British drivers could be unwittingly hitting themselves in the pocket month after month simply by failing to drive in an economic fashion, according to a new survey published by Barclaycard Fuel+.
It found that the majority of drivers are not even considering how they drive and the way in which this can affect what they spend on fuel, which effectively means British drivers are spending a collective £700 million on petrol that they don't have to each year.
The results show that up to 636 million litres of petrol are wasted every year in the UK thanks to the fact that a third of all motorists are failing to drive as economically as they should. Things that don't even seem that important such as failing to use a handbrake when sitting at traffic lights, can make a real difference, for example.
One of the biggest problems faced, according to Barclays Fuel+, is that many drivers are not making sure that they are in the right gear when on the road. Being in a gear that is too high or too low can cause the engine to labour, eating up far more fuel than it otherwise would.
Other issues include things like the tyres being improperly inflated. Tyres that have not got the right air pressure will take more effort to turn than they normally would, which again means the engine has to work harder, using more fuel.
On some occasions, underinflated tyres could be a result of a slow puncture, so it's worth having the tyre checked and a new tyre fitted if need be in order to stop this becoming a real long-lasting issue.

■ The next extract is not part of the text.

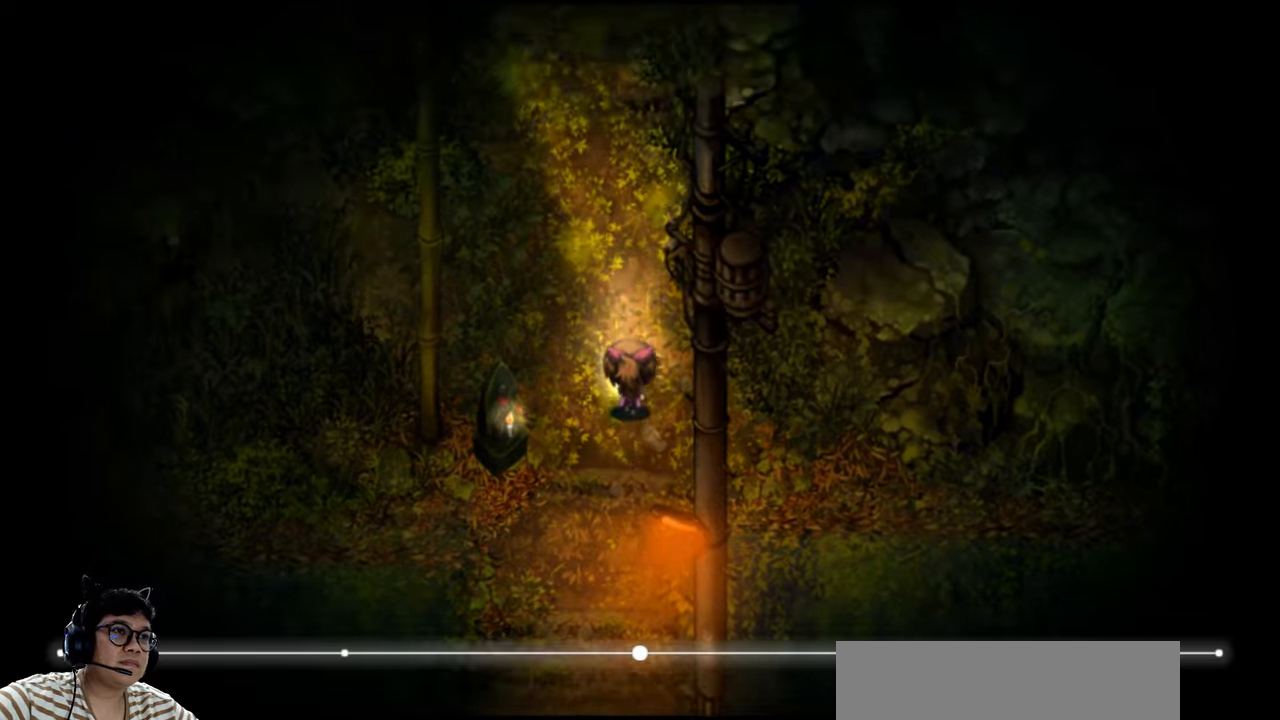
{"keys": ["left", "up"], "events": [[333, "left", "down"], [400, "e", "up"]]}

However, a large problem that was highlighted by the survey is that many people across the country are simply not considering the fuel economy of their vehicles. It said that 60 per cent of all drivers are far more concerned about finding the quickest route than they are about how they drive, which could mean they're spending far more on petrol than they otherwise might.
John Bostock, account development director at Barclaycard, said: “With such a huge amount of money wasted on fuel, we would benefit massively as a nation if we were more mindful when it comes to driving in a more eco-friendly way."